A companion piece to https://github.com/rice-crc/voyages-api
Specifically, it hits the dataframe endpoint, which was built for this purpose.
This repository contains several interactive visualizations of the Voyages dataset, rendered in Python Dash: https://dash.plotly.com/deployment
This app now authenticates per the workflow instructions here: https://github.com/rice-crc/voyages-api#authentication-workflow
Authentication credentials and server address are set in auth_settings.py
Be sure you have a local deployment of the Voyages API running at http://127.0.0.1:8000/.
Build and run the apps container.
host:~/Projects/voyagesapi_plotly$ docker-compose up
Run specific apps by pointing at their paths, as given in app_router.py
View container logs.
host:~/Projects/voyagesapi_plotly$ docker logs voyagesapi-plotly
Note the following project resources:
- Plotly Apps: http://127.0.0.1:3000/
host:~/Projects/voyagesapi_plotly$ docker-compose down
host:~/Projects/voyagesapi_plotly$ docker container prune
host:~/Projects/voyagesapi_plotly$ docker image prune
host:~/Projects/voyagesapi_plotly$ docker volume prune
host:~/Projects/voyagesapi_plotly$ docker network prune
Each graph type (scatter, sunburst...) currently has its own variables defined in an appropriately-named ..._vars.py file. I don't see a way around hard-coding those.
However, every dashboard also, on load, hits the options endpoint built into the new api. Right now I'm only using this to fetch human-readable variable labels, but it shows how we could offload some textual choices, maybe data validation, maybe even value selection array population, off to the main API.
Dataframes do get large enough to really slow the show down, and this is especially true for text-heavy dataframes.
So, I'm trying only fetching the data we need to render the graph. The upside is that it really, really speeds up the queries in some cases. The downside is that every button you press, the graph goes out and fetches it all over again.
We could do creative callbacks, in theory, that might get us the best of both worlds.

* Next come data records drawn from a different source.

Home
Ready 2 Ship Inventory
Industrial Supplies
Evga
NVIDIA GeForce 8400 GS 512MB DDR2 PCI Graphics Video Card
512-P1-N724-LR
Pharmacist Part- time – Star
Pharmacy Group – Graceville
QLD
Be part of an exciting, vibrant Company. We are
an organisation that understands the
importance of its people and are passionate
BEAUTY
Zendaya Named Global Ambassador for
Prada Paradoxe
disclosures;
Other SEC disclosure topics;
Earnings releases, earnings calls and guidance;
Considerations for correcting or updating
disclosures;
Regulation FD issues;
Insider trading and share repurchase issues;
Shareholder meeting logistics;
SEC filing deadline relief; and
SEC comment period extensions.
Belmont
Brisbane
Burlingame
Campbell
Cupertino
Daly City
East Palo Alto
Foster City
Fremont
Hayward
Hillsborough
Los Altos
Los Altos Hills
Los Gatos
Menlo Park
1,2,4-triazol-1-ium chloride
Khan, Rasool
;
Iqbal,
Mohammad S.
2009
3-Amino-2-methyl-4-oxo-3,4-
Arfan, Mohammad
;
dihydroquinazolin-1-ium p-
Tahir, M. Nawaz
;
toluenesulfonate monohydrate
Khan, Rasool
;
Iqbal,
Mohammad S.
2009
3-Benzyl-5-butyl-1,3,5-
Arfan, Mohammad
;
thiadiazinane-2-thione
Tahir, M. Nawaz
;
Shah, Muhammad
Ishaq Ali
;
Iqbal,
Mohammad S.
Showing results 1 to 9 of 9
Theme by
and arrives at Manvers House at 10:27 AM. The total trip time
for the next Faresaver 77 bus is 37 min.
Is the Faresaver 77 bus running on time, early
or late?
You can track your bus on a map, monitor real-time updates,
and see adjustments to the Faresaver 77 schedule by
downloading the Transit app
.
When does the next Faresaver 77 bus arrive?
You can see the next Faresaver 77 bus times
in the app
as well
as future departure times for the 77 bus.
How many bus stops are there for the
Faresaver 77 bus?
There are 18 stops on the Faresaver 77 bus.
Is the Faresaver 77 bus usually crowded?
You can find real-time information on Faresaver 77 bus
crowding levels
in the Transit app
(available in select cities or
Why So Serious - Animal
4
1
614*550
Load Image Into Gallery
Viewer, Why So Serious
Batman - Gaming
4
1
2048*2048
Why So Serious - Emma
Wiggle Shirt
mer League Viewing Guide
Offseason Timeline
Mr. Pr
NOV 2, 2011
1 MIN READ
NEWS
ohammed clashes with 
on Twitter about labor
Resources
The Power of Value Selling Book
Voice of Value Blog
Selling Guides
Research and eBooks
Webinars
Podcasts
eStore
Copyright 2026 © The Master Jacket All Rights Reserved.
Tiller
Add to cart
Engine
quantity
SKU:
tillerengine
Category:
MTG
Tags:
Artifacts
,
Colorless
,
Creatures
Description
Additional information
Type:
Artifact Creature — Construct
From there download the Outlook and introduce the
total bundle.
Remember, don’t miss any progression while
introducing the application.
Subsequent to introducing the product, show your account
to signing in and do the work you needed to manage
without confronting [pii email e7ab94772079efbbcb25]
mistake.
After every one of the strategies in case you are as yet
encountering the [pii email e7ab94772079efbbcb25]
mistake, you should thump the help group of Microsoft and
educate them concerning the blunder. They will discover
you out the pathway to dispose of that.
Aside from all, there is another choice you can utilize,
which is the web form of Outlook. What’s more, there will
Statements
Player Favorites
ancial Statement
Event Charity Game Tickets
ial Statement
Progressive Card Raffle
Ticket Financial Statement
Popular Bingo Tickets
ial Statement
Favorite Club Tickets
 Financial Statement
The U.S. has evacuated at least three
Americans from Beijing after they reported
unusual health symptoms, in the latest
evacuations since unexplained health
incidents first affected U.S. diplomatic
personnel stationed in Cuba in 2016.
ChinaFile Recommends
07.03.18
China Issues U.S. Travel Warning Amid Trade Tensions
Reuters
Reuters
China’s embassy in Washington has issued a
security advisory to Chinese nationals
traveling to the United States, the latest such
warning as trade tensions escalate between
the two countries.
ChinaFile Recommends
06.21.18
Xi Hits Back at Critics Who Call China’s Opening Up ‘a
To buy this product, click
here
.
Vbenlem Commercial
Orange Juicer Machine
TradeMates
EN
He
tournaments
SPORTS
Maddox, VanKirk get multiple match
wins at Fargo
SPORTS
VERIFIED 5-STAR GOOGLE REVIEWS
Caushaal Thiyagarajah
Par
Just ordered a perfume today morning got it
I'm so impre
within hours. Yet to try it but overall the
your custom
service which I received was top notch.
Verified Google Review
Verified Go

- Have a quasi-async fetch for large dataframe pulls, that requests, say, five years at a time, and updates the graph as these come back. This would actually look amazing if we could hack it -- the x axis growing over time as it tracks the query's targeted historical facet.
- More generally than that, we could, upon making a new request, take a look at the dataframe we've got, and see what it has of what we need, in order to make the least-expensive request possible. This, however, would involve programming a lot of logic into the front-end that could make the apps super susceptible to breaking changes on the API side.